Assassinatos de defensores ambientais expõem vulnerabilidade na América Latina


O ano de 2024 registrou mais uma vez um cenário sombrio para aqueles que dedicam suas vidas à defesa do meio ambiente. Segundo relatório publicado em setembro pela Global Witness, ao menos 142 ativistas ambientais foram assassinados ao redor do mundo, além de quatro desaparecimentos que permanecem sem resposta. A estatística reforça uma tendência que se arrasta há mais de uma década: a América Latina segue como a região mais perigosa para defensores da terra e da natureza, concentrando 82% dos crimes.

Foto: Janduari Simões/Folhapress)

Entre os países com mais mortes, a Colômbia lidera com 48 casos, seguida por Guatemala (20) e México (18). O Brasil ocupa a quarta posição, com 12 assassinatos. Apesar de o número representar uma queda em relação a 2023, o país segue entre os mais letais para ambientalistas.

Brasil: menos assassinatos, mais ameaças

A violência no campo brasileiro não se restringe às mortes. Dados da Comissão Pastoral da Terra (CPT) mostram que, em 2024, embora os homicídios tenham diminuído, os episódios de intimidação aumentaram. Foram 481 tentativas de assassinato documentadas, das quais 44% tiveram como alvo povos indígenas e 27% atingiram comunidades quilombolas. A CPT alerta que o quadro revela uma escalada nas formas de ameaça e repressão, com impacto direto sobre os modos de vida de grupos historicamente vulnerabilizados.

Esses ataques não surgem no vazio.
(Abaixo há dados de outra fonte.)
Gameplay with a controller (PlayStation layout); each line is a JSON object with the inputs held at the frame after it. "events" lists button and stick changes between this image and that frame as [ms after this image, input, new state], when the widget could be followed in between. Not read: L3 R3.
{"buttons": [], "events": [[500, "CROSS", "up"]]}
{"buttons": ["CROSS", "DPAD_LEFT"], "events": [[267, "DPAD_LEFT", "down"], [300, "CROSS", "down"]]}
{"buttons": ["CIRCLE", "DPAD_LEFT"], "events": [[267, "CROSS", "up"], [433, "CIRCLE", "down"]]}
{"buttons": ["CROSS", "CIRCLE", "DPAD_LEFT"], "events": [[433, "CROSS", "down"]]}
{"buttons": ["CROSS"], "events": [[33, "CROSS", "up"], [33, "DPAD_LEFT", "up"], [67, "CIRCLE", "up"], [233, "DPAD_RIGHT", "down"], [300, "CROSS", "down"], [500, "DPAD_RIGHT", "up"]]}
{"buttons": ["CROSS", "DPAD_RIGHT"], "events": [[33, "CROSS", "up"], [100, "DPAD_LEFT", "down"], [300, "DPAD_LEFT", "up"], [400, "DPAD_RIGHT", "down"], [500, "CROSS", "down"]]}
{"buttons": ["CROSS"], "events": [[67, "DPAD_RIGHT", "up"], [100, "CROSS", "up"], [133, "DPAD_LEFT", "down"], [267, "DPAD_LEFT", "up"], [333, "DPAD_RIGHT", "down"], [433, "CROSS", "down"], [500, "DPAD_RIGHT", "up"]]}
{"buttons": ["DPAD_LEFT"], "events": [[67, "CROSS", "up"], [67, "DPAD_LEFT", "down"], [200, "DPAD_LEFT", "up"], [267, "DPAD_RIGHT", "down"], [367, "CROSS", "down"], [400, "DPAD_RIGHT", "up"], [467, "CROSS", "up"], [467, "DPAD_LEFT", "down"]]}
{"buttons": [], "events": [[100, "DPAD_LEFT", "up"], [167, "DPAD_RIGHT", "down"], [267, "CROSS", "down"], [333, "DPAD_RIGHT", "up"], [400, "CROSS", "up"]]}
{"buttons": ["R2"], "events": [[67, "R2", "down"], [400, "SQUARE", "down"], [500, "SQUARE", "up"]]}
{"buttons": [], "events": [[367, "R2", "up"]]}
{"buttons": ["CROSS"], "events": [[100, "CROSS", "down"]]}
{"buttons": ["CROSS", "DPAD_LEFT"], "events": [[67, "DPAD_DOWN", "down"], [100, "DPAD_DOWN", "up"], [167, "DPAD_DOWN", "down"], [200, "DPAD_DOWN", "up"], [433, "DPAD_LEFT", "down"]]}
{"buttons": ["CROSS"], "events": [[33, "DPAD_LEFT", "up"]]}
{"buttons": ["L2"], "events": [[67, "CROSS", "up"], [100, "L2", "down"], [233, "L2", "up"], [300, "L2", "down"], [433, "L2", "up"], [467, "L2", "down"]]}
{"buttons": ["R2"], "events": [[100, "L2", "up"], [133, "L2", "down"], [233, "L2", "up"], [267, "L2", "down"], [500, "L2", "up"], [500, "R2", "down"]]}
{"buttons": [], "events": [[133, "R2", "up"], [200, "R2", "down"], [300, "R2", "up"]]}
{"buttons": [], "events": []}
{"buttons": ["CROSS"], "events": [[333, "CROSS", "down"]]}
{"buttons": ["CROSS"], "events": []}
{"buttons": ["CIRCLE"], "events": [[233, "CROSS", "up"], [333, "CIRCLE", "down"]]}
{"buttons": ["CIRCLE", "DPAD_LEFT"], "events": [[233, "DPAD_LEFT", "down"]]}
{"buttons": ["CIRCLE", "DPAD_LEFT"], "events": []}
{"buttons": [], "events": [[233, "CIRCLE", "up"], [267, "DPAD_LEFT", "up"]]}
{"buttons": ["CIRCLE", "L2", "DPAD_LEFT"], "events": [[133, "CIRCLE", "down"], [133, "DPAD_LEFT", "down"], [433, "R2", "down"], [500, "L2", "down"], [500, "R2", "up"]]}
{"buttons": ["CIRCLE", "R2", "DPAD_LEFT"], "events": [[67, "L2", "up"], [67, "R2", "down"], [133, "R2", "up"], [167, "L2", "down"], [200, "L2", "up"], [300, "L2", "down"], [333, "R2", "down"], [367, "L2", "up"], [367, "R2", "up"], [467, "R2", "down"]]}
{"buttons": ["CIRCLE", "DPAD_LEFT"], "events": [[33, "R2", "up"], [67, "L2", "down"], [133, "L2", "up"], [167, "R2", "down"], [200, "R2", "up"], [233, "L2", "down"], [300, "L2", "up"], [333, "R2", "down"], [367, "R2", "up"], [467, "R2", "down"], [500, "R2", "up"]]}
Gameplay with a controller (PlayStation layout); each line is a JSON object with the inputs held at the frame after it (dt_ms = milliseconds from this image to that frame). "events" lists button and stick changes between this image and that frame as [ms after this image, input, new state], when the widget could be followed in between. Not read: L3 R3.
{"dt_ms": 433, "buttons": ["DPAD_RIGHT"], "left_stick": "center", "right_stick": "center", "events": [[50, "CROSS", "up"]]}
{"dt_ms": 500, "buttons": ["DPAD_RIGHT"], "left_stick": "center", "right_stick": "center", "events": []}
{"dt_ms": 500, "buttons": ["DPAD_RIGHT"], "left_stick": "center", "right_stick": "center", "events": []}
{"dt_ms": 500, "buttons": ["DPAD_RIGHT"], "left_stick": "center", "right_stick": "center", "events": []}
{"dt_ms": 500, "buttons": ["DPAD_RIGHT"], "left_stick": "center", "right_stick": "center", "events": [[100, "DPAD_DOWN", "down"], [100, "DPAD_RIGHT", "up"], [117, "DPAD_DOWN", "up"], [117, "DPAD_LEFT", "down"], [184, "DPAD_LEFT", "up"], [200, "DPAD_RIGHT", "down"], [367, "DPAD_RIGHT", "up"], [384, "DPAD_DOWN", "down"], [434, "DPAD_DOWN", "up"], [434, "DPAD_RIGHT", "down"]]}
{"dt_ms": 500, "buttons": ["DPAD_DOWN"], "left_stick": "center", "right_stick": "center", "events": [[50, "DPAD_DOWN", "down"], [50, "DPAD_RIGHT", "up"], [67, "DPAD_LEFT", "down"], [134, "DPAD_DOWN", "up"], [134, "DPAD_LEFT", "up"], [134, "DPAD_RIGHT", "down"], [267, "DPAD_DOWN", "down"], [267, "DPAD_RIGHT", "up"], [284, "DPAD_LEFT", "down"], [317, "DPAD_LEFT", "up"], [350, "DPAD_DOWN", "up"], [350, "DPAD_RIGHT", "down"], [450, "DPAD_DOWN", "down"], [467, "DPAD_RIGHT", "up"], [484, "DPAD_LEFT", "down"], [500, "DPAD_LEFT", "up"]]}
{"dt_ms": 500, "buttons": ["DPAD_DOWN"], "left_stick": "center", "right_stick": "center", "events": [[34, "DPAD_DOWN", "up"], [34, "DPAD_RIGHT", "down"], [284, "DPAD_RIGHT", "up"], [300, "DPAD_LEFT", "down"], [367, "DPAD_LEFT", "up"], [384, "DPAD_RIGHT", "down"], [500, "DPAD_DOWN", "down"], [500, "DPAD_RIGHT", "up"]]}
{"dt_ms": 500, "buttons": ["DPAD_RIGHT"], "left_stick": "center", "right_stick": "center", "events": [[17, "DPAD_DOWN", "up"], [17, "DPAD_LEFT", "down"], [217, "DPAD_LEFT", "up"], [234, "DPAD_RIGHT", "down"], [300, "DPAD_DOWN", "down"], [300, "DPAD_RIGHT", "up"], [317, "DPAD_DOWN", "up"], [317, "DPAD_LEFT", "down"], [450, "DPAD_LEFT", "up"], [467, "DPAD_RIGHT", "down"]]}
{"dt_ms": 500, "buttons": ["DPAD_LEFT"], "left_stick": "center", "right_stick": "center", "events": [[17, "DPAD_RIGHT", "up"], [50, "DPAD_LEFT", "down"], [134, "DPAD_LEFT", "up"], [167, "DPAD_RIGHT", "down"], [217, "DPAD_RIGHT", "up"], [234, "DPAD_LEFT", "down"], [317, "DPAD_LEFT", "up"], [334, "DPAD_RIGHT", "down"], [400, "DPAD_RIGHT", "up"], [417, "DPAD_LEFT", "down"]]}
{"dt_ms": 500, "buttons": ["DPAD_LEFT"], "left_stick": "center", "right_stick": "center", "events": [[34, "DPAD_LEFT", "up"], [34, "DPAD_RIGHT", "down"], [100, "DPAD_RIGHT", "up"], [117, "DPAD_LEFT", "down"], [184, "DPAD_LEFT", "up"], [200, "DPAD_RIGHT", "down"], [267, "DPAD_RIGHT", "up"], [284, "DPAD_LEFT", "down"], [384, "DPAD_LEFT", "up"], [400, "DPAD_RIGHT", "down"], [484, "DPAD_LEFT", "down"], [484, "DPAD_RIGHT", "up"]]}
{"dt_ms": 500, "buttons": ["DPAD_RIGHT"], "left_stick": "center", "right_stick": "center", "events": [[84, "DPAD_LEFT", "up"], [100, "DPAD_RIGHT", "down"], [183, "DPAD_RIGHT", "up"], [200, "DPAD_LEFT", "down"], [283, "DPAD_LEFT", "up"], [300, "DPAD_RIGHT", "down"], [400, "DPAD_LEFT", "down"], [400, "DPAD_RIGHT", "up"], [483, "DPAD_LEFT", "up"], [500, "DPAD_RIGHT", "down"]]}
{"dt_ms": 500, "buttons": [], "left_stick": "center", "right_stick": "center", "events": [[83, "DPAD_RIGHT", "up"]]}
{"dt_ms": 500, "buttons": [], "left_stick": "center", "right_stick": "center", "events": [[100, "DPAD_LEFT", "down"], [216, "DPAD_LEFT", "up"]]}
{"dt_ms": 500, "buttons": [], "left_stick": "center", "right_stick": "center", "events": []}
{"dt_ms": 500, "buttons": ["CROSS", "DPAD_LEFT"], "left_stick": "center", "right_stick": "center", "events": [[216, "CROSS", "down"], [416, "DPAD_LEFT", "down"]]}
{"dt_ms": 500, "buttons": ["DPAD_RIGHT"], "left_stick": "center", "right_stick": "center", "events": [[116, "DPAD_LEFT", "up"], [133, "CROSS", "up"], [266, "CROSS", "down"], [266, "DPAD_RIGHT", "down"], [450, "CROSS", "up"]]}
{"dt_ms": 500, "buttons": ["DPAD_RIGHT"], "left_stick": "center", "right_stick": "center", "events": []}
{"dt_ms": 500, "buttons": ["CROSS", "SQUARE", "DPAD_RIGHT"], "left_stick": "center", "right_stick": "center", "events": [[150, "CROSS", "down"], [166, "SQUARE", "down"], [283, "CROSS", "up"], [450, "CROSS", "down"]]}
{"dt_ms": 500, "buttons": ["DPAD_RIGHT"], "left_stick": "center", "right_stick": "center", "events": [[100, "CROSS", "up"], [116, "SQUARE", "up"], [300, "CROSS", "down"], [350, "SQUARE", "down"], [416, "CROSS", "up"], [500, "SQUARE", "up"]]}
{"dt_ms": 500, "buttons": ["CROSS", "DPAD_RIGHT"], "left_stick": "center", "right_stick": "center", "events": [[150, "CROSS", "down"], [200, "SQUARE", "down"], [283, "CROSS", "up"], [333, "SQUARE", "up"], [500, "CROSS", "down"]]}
O avanço da mineração, da exploração madeireira, da agroindústria e de grandes projetos de infraestrutura, movidos pela demanda internacional por commodities, amplia a pressão sobre territórios tradicionais. Muitas vezes, comunidades afetadas não são consultadas nem recebem compensações adequadas, em flagrante desrespeito ao princípio do consentimento livre, prévio e informado estabelecido em convenções internacionais.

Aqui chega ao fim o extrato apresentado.